Understanding kqueue in TCP


I am following tutorials about kqueue (specifically http://eradman.com/posts/kqueue-tcp.html and https://wiki.netbsd.org/tutorials/kqueue_tutorial/), and there are parts I don't understand. Here's my (edited) code:

// assume internal_socket is listening
void run_server(int internal_socket) {
    const int nchanges = 1;
    const int nevents = BACKLOG;

    struct kevent change_list[nchanges];
    struct kevent event_list[nevents];

    int kq = kqueue();

    if (kq == -1) {
        // error
    }

    EV_SET(&change_list, sock_internal, EVFILT_READ, EV_ADD, 0, 0, 0);

    while (true) {
        int nev = kevent(kq, change_list, nchanges, event_list, nevents, NULL);

        if (nev == -1) {
            // error
        }

        for (int i = 0; i < nev; ++i) {
            if (event_list[i].flags & EV_EOF) {
                int fd = event_list[i].ident;
                EV_SET(&change_list, fd, EVFILT_READ, EV_DELETE, 0, 0, NULL);
                if (kevent(kq, &change_list, nchanges, NULL, 0, NULL) == -1) {
                    // error
                }
                close(fd);
            } else if (event_list[i].ident == sock_internal) {
                int fd = accept(event_list[i].ident, ...);
                // do stuff
            } else if (event_list[i].flags == EVFILT_READ) {
                int bytes_read = recv(event_list[i].ident, ...);
                // do stuff
            }
        } // for
    } // while (true)
} // func

I don't understand:

  1. Am I right to set nevents = BACKLOG i.e. the number of concurrent connections? If not, what should nevents be?

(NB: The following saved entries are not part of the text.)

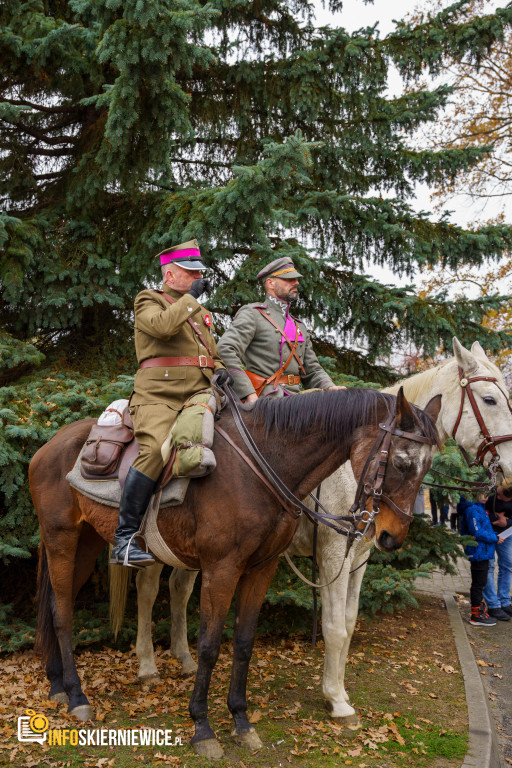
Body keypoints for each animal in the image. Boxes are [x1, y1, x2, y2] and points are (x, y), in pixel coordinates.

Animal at [31, 388, 440, 760]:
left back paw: (59, 684)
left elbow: (245, 641)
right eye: (402, 462)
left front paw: (242, 720)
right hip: (62, 539)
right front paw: (203, 726)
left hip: (87, 545)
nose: (392, 536)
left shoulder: (266, 568)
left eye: (427, 467)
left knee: (65, 604)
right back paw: (79, 693)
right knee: (65, 612)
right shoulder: (228, 567)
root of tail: (48, 446)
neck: (263, 465)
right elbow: (214, 644)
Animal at [126, 338, 512, 728]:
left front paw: (338, 691)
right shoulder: (332, 555)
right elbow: (334, 627)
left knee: (179, 588)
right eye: (489, 399)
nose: (509, 467)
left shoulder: (359, 558)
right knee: (147, 590)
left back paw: (184, 659)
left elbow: (350, 623)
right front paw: (336, 700)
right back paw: (147, 666)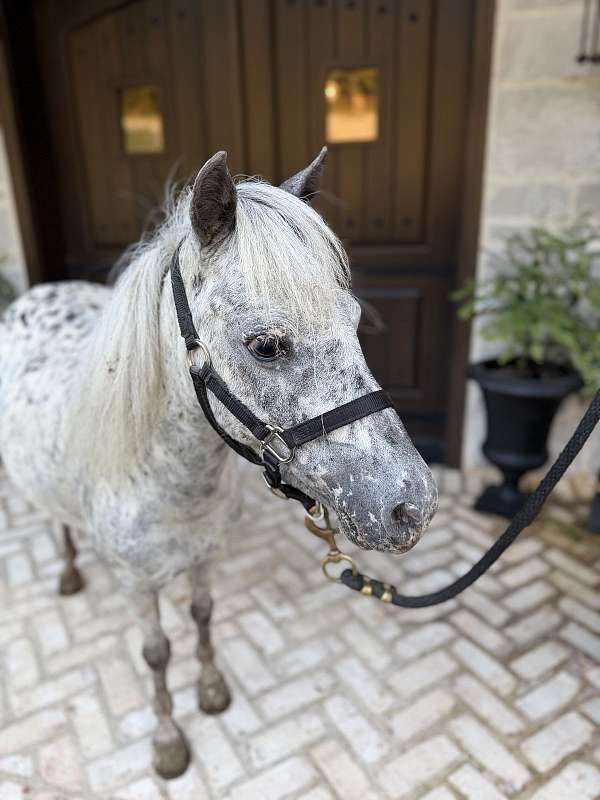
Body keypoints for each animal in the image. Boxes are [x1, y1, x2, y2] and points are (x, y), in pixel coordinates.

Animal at [0, 148, 438, 779]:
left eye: (354, 321)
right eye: (266, 345)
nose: (412, 505)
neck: (170, 481)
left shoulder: (206, 557)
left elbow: (204, 615)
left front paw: (210, 691)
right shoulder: (137, 583)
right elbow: (156, 653)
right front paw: (167, 743)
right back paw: (68, 572)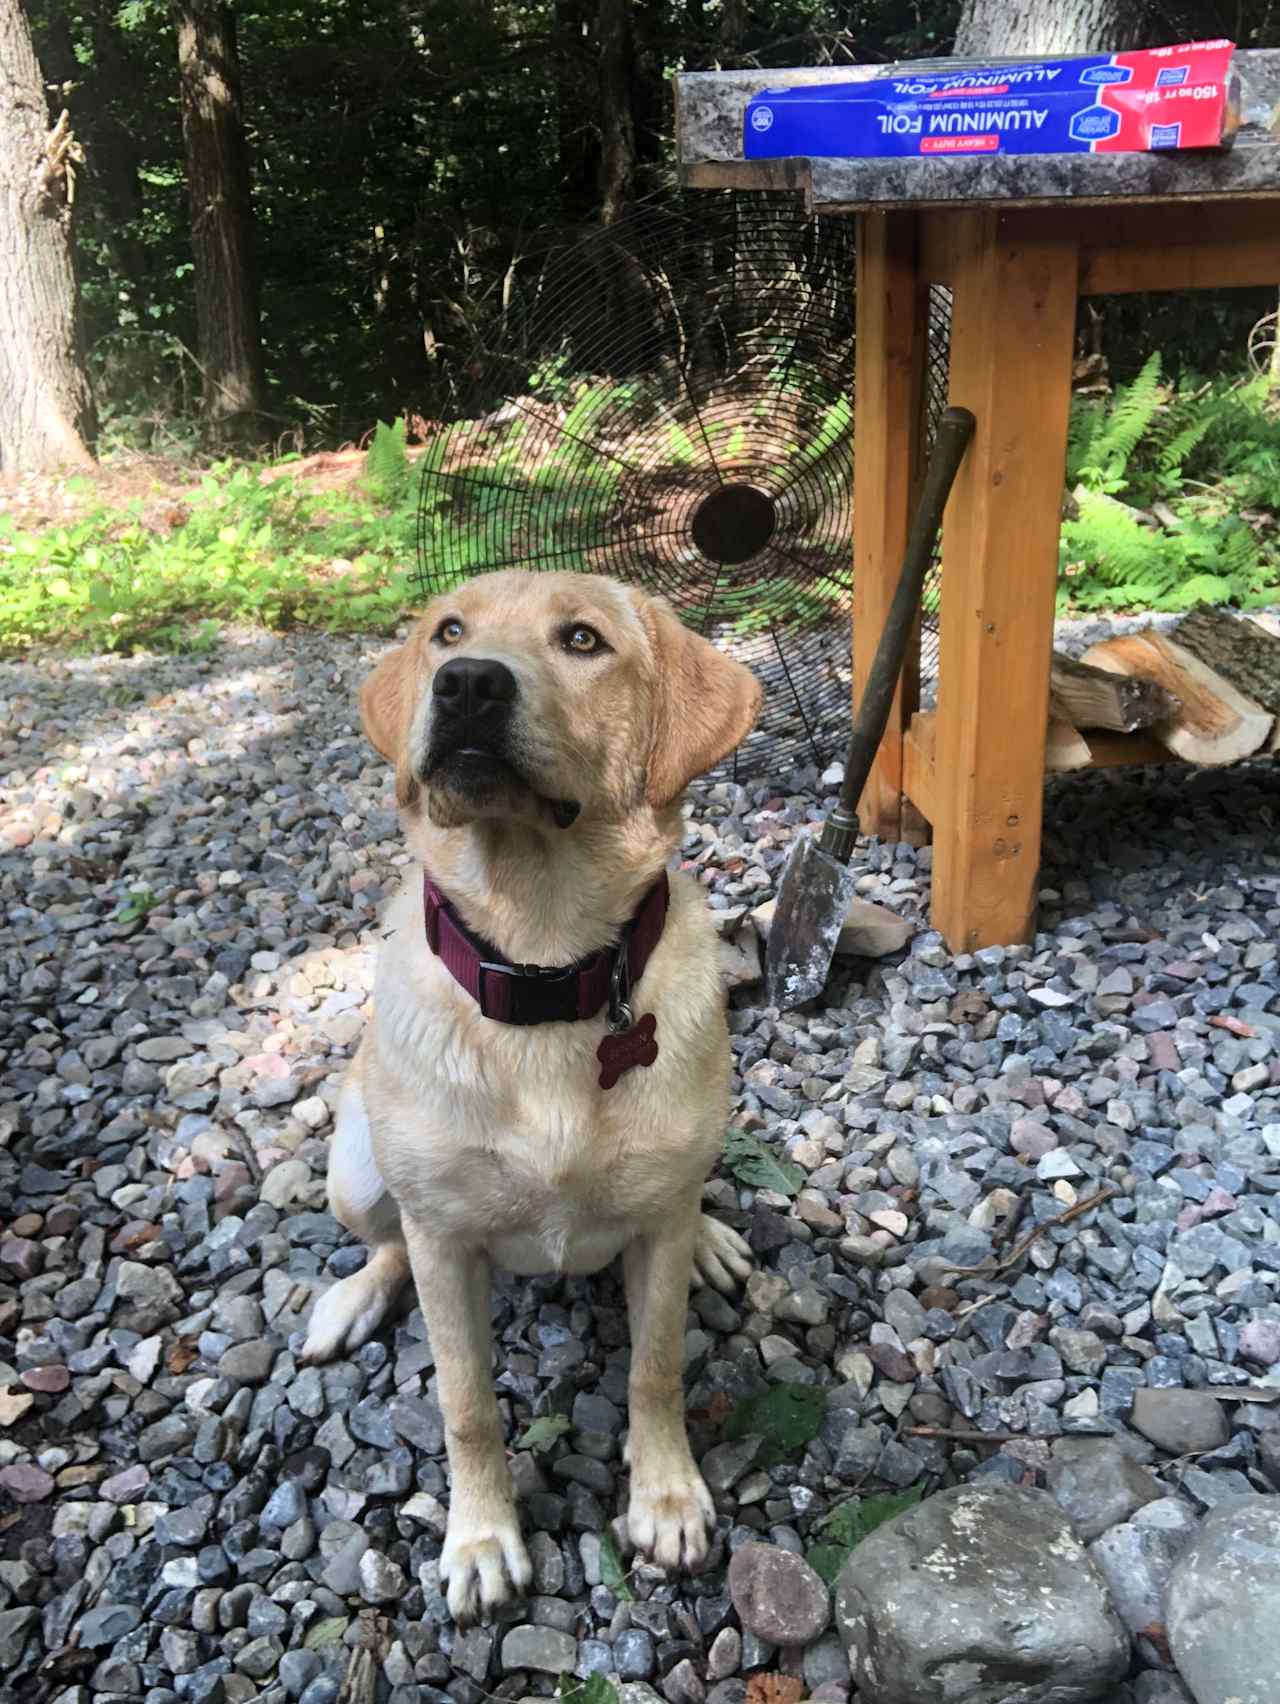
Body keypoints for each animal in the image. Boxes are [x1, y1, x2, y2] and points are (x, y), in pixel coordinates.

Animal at [299, 572, 760, 1622]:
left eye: (582, 640)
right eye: (447, 632)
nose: (468, 683)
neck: (544, 964)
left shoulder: (656, 1232)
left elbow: (656, 1370)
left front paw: (665, 1497)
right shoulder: (441, 1237)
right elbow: (466, 1404)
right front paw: (480, 1540)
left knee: (693, 1200)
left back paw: (715, 1238)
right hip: (356, 1171)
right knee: (384, 1241)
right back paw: (352, 1299)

  2. Why do I check event_list[i].flags & EV_EOF? My best guess is if the connection failed while the socket was sitting in the queue, then I want to remove that socket from the queue? But why do I call kevent again?

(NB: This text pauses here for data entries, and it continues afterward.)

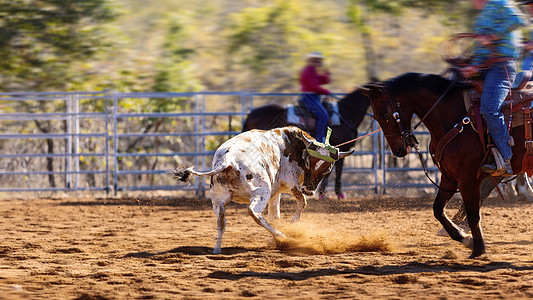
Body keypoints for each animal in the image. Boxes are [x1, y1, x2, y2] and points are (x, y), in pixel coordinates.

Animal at [170, 125, 354, 254]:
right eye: (309, 161)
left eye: (328, 168)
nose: (309, 189)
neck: (292, 145)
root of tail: (228, 161)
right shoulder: (291, 184)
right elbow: (302, 203)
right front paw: (292, 226)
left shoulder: (275, 193)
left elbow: (274, 215)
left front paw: (274, 241)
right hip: (261, 192)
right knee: (254, 212)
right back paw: (283, 236)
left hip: (219, 200)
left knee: (221, 222)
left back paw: (217, 248)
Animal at [241, 88, 370, 199]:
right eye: (308, 163)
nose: (308, 190)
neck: (344, 115)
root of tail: (251, 114)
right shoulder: (342, 145)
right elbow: (338, 171)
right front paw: (333, 194)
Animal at [364, 72, 524, 258]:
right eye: (375, 117)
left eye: (384, 114)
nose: (398, 151)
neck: (456, 120)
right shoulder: (450, 177)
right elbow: (438, 209)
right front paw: (466, 239)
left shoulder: (467, 178)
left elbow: (473, 214)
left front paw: (478, 249)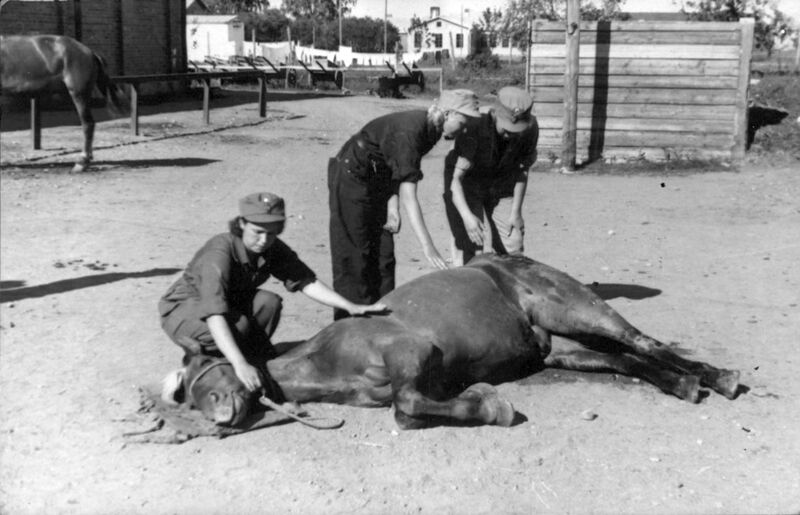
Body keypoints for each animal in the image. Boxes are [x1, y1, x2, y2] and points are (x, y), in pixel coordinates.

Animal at [162, 254, 741, 429]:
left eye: (202, 370)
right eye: (188, 391)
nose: (219, 415)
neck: (330, 358)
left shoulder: (413, 353)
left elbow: (406, 405)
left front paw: (492, 405)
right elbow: (407, 410)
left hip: (576, 310)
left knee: (642, 341)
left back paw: (718, 378)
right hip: (562, 347)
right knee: (627, 360)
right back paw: (688, 383)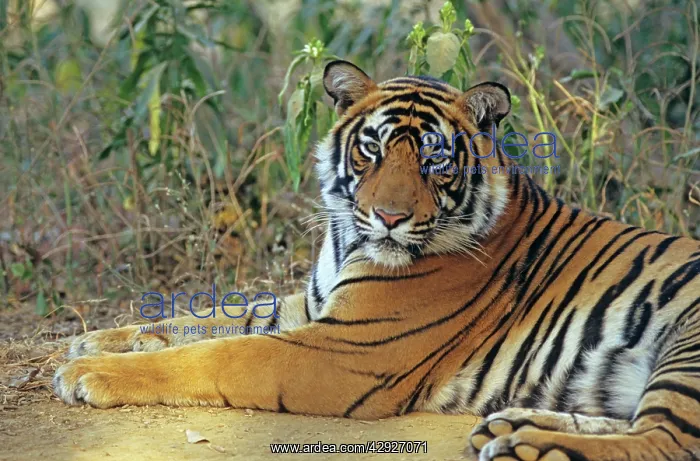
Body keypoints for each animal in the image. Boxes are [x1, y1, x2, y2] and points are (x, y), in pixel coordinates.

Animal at [53, 60, 700, 461]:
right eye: (372, 150)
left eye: (436, 160)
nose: (389, 217)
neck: (349, 240)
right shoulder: (313, 304)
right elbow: (213, 316)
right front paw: (100, 339)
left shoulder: (346, 350)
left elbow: (218, 353)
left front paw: (88, 372)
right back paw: (514, 425)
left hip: (686, 347)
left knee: (667, 440)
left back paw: (527, 444)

  3. In the same section as the previous point, I call close(fd). Is that correct? The eradman tutorial has some extra witchcraft but I don't understand why.

  4. If I understand correctly, kqueue could return when I am ready to read a partial message. How do I know when the message is complete?

In case it's relevant, I'm working on OS X.


Solution

  • Quick thoughts about the code / questions:

    1. No.

      There's no requirement that BACKLOG == nevents.

      You can pick the events out of the queue one at a time or dozens at a time, it's mostly about your preference and minimizing system calls vs. memory/stack space.

      It's also not very often that you would have all the connections simultaneously firing events... there's no real point in spending that much memory - especially when you consider large concurrency, might mean the large memory might cause cache misses and possibly incur performance penalties.

    2. EV_EOF

      Filters may set this flag to indicate filter-specific EOF condition

      Which means you must specify a filter that might raise this flag. Which filters do that? are these events you're listening for?

      You can find these in the man page

      One example, in sockets, is when the client disconnects the read capacity but leaves the write capacity of the socket in place. Than, the EVFILT_WRITE filter (if set) will invoke the EV_EOF flag.

      Personally, I think these edge cases can be checked when write fails instead of having an event raised.

    3. calling close is reasonable... really depends on what you want. I might keep th connection only to read data. Or maybe invoke shutdown, as it's considered more polite (but probably doesn't matter all that much these days).

    4. You don't. This isn't a TCP/IP concern.

      Message wrapping should be performed by the protocol being implemented (i.e. Websockets / HTTP). Each protocol has a different message wrapping / completion design.

      The TCP/IP layer wraps packets. In the wild, these are often limited to 1500 bytes and many parts of the internet run on 576 bytes. You can google MTU for more information.

    Side-Note:

    • You probably want to add new clients to the kqueue.

    • I would consider resetting the nchanges value every cycle.